BEGIN MATERIAL PROVIDED

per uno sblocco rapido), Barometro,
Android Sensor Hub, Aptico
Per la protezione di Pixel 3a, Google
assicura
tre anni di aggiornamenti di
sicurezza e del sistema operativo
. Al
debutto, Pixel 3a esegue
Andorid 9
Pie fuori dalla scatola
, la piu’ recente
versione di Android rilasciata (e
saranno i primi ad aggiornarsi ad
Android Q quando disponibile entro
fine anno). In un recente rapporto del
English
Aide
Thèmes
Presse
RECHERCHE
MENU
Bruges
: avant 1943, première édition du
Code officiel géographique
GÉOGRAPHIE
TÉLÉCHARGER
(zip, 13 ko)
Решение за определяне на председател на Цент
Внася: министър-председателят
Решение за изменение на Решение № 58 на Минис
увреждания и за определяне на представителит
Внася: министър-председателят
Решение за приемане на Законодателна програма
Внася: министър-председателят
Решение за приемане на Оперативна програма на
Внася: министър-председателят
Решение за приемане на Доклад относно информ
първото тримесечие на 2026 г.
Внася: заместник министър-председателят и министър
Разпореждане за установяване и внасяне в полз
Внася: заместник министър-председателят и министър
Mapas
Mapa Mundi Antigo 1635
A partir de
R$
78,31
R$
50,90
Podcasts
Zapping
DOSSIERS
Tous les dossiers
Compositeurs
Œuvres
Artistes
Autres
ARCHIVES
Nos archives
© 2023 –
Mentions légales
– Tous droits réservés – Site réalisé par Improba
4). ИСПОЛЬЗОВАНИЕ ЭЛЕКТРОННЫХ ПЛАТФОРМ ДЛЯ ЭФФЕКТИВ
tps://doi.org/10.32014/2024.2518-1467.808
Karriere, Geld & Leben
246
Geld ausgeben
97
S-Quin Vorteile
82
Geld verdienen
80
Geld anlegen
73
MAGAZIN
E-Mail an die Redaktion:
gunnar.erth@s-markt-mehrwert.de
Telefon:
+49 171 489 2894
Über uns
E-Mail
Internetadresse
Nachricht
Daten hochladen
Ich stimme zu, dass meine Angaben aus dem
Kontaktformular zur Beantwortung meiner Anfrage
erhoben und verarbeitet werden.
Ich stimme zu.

END MATERIAL PROVIDED

» WHAT TO DO
Pull every line of text from the entries above and reproduce each one verbatim, keeping the original order.

» RESULT FOR THIS EXERCISE
per uno sblocco rapido), Barometro,
Android Sensor Hub, Aptico
Per la protezione di Pixel 3a, Google
assicura
tre anni di aggiornamenti di
sicurezza e del sistema operativo
. Al
debutto, Pixel 3a esegue
Andorid 9
Pie fuori dalla scatola
, la piu’ recente
versione di Android rilasciata (e
saranno i primi ad aggiornarsi ad
Android Q quando disponibile entro
fine anno). In un recente rapporto del
English
Aide
Thèmes
Presse
RECHERCHE
MENU
Bruges
: avant 1943, première édition du
Code officiel géographique
GÉOGRAPHIE
TÉLÉCHARGER
(zip, 13 ko)
Решение за определяне на председател на Цент
Внася: министър-председателят
Решение за изменение на Решение № 58 на Минис
увреждания и за определяне на представителит
Внася: министър-председателят
Решение за приемане на Законодателна програма
Внася: министър-председателят
Решение за приемане на Оперативна програма на
Внася: министър-председателят
Решение за приемане на Доклад относно информ
първото тримесечие на 2026 г.
Внася: заместник министър-председателят и министър
Разпореждане за установяване и внасяне в полз
Внася: заместник министър-председателят и министър
Mapas
Mapa Mundi Antigo 1635
A partir de
R$
78,31
R$
50,90
Podcasts
Zapping
DOSSIERS
Tous les dossiers
Compositeurs
Œuvres
Artistes
Autres
ARCHIVES
Nos archives
© 2023 –
Mentions légales
– Tous droits réservés – Site réalisé par Improba
4). ИСПОЛЬЗОВАНИЕ ЭЛЕКТРОННЫХ ПЛАТФОРМ ДЛЯ ЭФФЕКТИВ
tps://doi.org/10.32014/2024.2518-1467.808
Karriere, Geld & Leben
246
Geld ausgeben
97
S-Quin Vorteile
82
Geld verdienen
80
Geld anlegen
73
MAGAZIN
E-Mail an die Redaktion:
gunnar.erth@s-markt-mehrwert.de
Telefon:
+49 171 489 2894
Über uns
E-Mail
Internetadresse
Nachricht
Daten hochladen
Ich stimme zu, dass meine Angaben aus dem
Kontaktformular zur Beantwortung meiner Anfrage
erhoben und verarbeitet werden.
Ich stimme zu.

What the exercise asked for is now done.